Quoted passage:
To remove Suse partition you first boot to XP. In disk management just click the Suse Linux partition and opt for "delete" and Suse would disappear in seconds. Thereafter you have claimed back empty space for further use.

If you prefer Linux way just boot up any LiveCD and use its cfdisk or fdisk program to delete the Suse partition.


----------



## Spenright (Apr 16, 2006)

Problem -> No XP installation disk, No floppy drive

Any program that i can open in XP that'll do it ?


----------



## saikee (Jun 11, 2004)

Download FreeDos or similar system that has fdisk.exe, burn it into a CD, boot the CD up and use the fdisk.exe to restore MS's MBR.

Alternative you can burn Grub into a CD. In such case Grub is unattached to an operating system and XP can be booted manually. Details documented in the last link of my signature.

In a long term you need MS's MBR that that can only be restored by Dos's command "fdisk /mbr" or XP/Win2k installation CD's command "fixmbr" available in recovery console.


----------



## Spenright (Apr 16, 2006)

hmm ok, how risky is this ? Cos if i uninstall windows it wont be cool. Not cool at all


----------



## saikee (Jun 11, 2004)

It is bomb proof!

Both methods only replace the MBR which is 512 bytes large. MBR is the first 512 bytes of the boot sector of the first parimary partition and has "nothing" to do with the internal filing system of XP. More precisely only the first 446 bytes as the partition table located between 447th to 510th bytes are never touched by any boot loader.

When you had Suse iGrub taking over the MBR your XP was booted without MS's MBR. You XP can still booted without MS's MBR.

You can burn Grub into a CD to boot XP manually every time. 

MS's has a common MBR for Dos, WIn9x , WIn2k and XP. Its function is to search the four primary partitions, like a blind man, to see if anyone has the booting flag switched on and then boot it. The booting flag is a byte inside the partition table indicating that partition active or not. In a PC system only one primary partition is allowed to have it boot flag switched on at any one time.

Required action: Reproduce the forum thread on removing the Suse partition in full, word for word. The rows that come next are not needed for anything here.

Collection entries
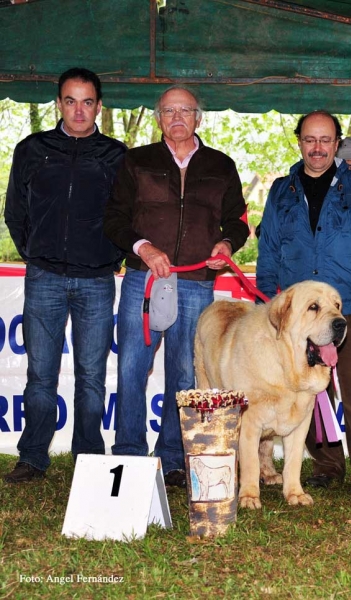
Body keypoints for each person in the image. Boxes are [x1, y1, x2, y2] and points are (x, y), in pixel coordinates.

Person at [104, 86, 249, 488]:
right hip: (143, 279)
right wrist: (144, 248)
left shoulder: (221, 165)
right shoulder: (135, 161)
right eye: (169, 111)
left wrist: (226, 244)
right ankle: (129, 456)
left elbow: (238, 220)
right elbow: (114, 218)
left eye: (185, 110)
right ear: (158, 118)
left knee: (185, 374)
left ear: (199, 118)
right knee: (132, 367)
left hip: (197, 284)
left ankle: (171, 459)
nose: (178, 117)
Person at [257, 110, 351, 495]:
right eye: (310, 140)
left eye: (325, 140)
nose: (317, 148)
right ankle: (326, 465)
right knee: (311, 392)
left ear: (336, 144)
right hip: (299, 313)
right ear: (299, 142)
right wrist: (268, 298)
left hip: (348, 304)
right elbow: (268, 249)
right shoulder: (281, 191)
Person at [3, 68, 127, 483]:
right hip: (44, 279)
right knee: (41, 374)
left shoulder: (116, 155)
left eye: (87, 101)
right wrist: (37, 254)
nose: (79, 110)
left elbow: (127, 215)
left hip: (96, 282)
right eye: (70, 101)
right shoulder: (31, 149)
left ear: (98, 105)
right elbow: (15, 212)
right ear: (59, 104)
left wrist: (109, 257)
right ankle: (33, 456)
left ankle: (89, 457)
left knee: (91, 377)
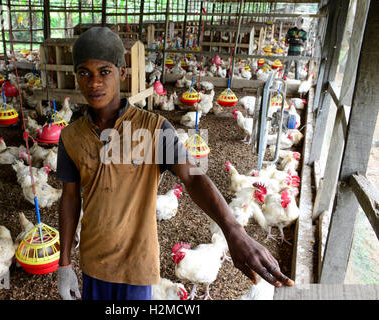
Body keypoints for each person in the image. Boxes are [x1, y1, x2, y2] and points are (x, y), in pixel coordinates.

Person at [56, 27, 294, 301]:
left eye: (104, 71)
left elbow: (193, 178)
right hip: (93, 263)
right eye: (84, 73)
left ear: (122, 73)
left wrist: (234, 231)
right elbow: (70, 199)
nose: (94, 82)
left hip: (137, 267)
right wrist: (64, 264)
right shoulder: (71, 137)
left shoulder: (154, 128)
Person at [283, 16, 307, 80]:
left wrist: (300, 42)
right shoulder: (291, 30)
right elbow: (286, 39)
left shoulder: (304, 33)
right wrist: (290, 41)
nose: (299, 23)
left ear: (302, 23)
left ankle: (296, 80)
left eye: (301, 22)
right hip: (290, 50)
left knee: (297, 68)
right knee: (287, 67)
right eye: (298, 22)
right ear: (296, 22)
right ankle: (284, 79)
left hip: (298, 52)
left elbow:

Problem solution:
To remove Suse partition you first boot to XP. In disk management just click the Suse Linux partition and opt for "delete" and Suse would disappear in seconds. Thereafter you have claimed back empty space for further use.

If you prefer Linux way just boot up any LiveCD and use its cfdisk or fdisk program to delete the Suse partition.


----------



## Spenright (Apr 16, 2006)

Problem -> No XP installation disk, No floppy drive

Any program that i can open in XP that'll do it ?


----------



## saikee (Jun 11, 2004)

Download FreeDos or similar system that has fdisk.exe, burn it into a CD, boot the CD up and use the fdisk.exe to restore MS's MBR.

Alternative you can burn Grub into a CD. In such case Grub is unattached to an operating system and XP can be booted manually. Details documented in the last link of my signature.

In a long term you need MS's MBR that that can only be restored by Dos's command "fdisk /mbr" or XP/Win2k installation CD's command "fixmbr" available in recovery console.


----------



## Spenright (Apr 16, 2006)

hmm ok, how risky is this ? Cos if i uninstall windows it wont be cool. Not cool at all


----------



## saikee (Jun 11, 2004)

It is bomb proof!

Both methods only replace the MBR which is 512 bytes large. MBR is the first 512 bytes of the boot sector of the first parimary partition and has "nothing" to do with the internal filing system of XP. More precisely only the first 446 bytes as the partition table located between 447th to 510th bytes are never touched by any boot loader.

When you had Suse iGrub taking over the MBR your XP was booted without MS's MBR. You XP can still booted without MS's MBR.

You can burn Grub into a CD to boot XP manually every time. 

MS's has a common MBR for Dos, WIn9x , WIn2k and XP. Its function is to search the four primary partitions, like a blind man, to see if anyone has the booting flag switched on and then boot it. The booting flag is a byte inside the partition table indicating that partition active or not. In a PC system only one primary partition is allowed to have it boot flag switched on at any one time.